Supplied passage:
-- Opening Marker --
Stormbringer! is a 1970 album released by John and Beverley Martyn. It has no connection to Michael Moorcock's 1965 Elric novel of the same name. John Martyn wrote six of the ten songs and Beverley four. The album was recorded under the direction of Paul Harris in Woodstock, New York.

Two of the tracks feature the drumming of Levon Helm, from the Band – who had an influence on John Martyn's music.

Track listing
All tracks composed by John Martyn except where indicated.

"Go Out and Get It"
"Can't Get The One I Want" (Beverley Martyn)
"Stormbringer"
"Sweet Honesty" (Beverley Martyn)
"Woodstock"
"John The Baptist" 
"The Ocean" (Beverley Martyn)
"Traffic-Light Lady"
"Tomorrow Time" (Beverley Martyn)
"Would You Believe Me?"

The remastered CD issue contained the following previously unreleased tracks:
"One of Those Days" 
"I Don't Know"
-- Closing Marker --
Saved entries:
-- Opening Marker --
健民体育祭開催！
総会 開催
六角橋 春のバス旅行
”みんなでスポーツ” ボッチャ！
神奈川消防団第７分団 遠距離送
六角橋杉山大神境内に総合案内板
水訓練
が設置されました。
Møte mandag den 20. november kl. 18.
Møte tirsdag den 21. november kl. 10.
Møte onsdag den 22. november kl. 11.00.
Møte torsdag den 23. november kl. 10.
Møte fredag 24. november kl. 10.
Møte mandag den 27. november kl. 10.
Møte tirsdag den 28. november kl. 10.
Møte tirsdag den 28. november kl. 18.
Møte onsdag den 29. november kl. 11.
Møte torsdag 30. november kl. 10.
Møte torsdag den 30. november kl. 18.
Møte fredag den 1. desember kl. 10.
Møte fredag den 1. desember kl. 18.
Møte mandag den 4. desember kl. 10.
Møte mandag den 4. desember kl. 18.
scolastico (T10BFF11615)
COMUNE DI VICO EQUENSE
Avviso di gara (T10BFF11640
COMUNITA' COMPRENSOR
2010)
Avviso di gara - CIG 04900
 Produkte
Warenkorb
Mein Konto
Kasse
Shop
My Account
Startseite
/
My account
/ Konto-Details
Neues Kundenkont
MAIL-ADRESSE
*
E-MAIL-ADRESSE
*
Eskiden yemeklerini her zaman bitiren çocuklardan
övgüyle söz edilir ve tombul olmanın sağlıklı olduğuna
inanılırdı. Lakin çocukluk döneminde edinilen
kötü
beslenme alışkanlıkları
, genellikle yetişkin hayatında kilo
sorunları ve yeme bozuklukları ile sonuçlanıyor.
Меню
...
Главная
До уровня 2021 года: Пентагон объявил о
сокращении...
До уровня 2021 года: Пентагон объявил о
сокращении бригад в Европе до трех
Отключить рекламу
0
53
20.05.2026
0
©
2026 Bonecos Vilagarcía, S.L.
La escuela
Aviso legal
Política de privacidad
-- Closing Marker --
Prompt: Pick up the article about the album Stormbringer! right after its last line and keep writing it.

Solved problem:
"John The Baptist" 
"Traffic-Light Lady"
The bonus tracks were recorded during a demo session at Sound Techniques Studios, Chelsea on 16 April 1969

Personnel
John Martyn - vocals, acoustic guitar, electric guitar
Beverley Martyn - vocals, acoustic guitar
Harvey Brooks - bass 
Paul Harris - piano, organ, musical direction, arrangements
John Simon - harpsichord on "Tomorrow Time"
Levon Helm - drums on "Sweet Honesty" and "John The Baptist"
Herbie Lovelle - drums on "Stormbringer!" and "Would You Believe Me"
Billy Mundi - drums on "Go Out and Get It"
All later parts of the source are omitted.